[Images with lens parameters]
◆ ◆ ◆ ◆ ◆

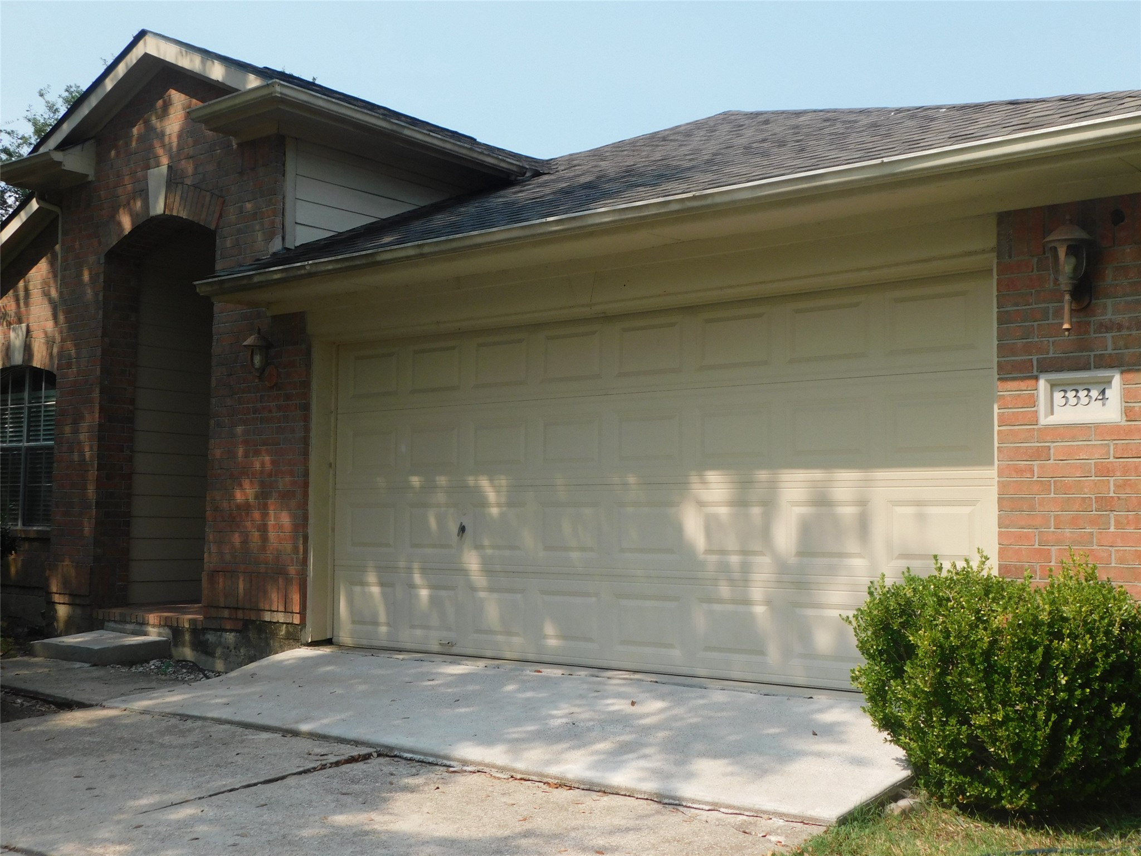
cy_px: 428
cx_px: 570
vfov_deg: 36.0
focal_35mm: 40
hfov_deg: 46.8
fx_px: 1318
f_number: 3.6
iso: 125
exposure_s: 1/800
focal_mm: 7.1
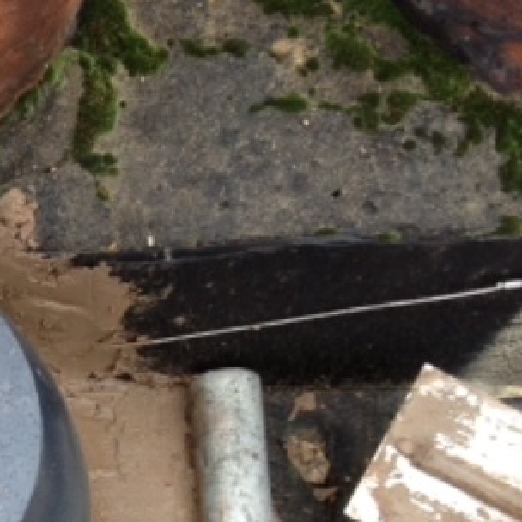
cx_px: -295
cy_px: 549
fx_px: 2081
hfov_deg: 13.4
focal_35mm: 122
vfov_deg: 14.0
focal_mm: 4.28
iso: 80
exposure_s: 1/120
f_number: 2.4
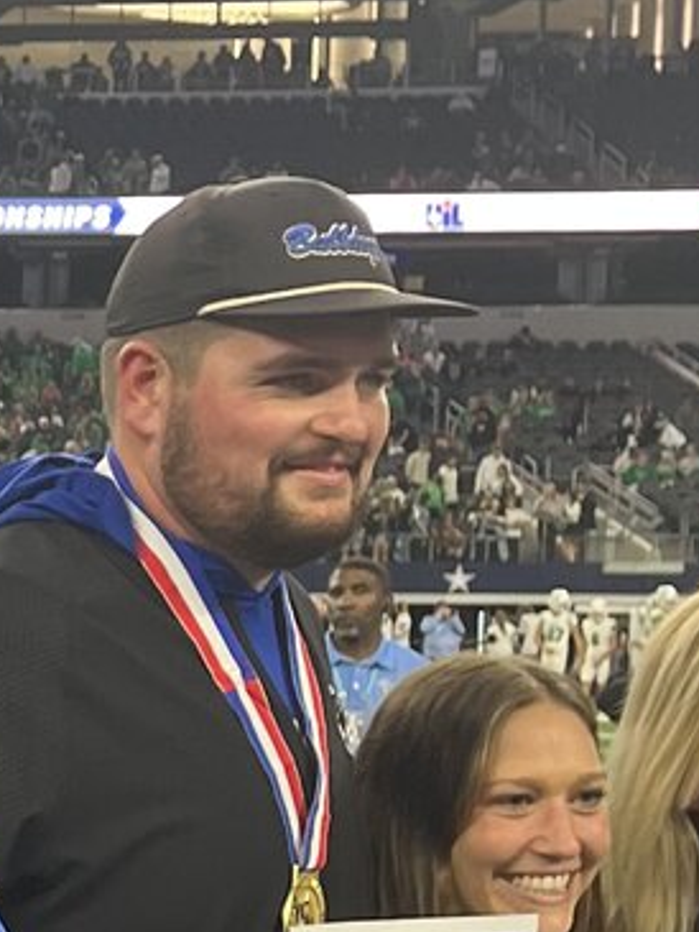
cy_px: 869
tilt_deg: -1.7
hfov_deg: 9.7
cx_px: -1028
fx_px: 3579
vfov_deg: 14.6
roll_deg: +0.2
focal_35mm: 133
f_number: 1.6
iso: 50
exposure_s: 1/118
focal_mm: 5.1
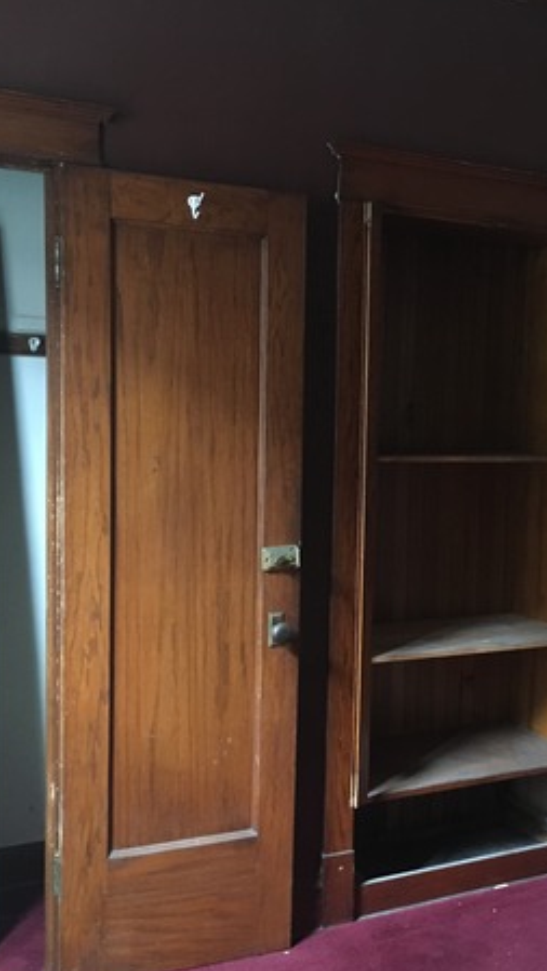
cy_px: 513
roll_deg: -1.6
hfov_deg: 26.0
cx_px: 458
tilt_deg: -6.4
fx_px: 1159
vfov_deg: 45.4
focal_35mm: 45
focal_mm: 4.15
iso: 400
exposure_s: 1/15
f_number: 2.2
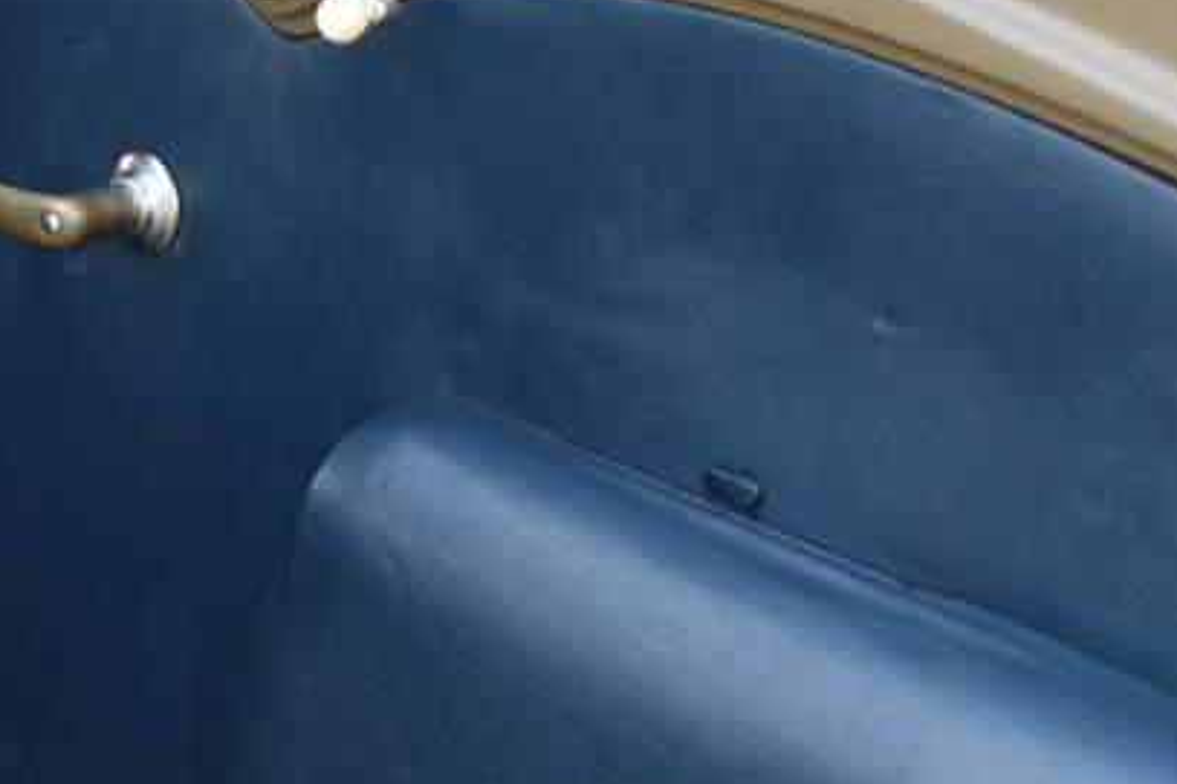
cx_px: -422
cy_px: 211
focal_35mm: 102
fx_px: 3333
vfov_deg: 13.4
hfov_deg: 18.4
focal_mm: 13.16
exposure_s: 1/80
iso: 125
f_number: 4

◆ ◆ ◆ ◆ ◆

Description of the task:
Your task is to retype the lines running from the one that contains "hfov_deg: 13.4" through the end of the records, and nothing else. Pictures are not part of the copy.

Solution for this exercise:
hfov_deg: 13.4
focal_35mm: 122
vfov_deg: 14.0
focal_mm: 4.28
iso: 80
exposure_s: 1/120
f_number: 2.4
cy_px: 869
tilt_deg: -1.7
hfov_deg: 9.7
cx_px: -1028
fx_px: 3579
vfov_deg: 14.6
roll_deg: +0.2
focal_35mm: 133
f_number: 1.6
iso: 50
exposure_s: 1/118
focal_mm: 5.1
cy_px: 513
roll_deg: -1.6
hfov_deg: 26.0
cx_px: 458
tilt_deg: -6.4
fx_px: 1159
vfov_deg: 45.4
focal_35mm: 45
focal_mm: 4.15
iso: 400
exposure_s: 1/15
f_number: 2.2
cx_px: -422
cy_px: 211
focal_35mm: 102
fx_px: 3333
vfov_deg: 13.4
hfov_deg: 18.4
focal_mm: 13.16
exposure_s: 1/80
iso: 125
f_number: 4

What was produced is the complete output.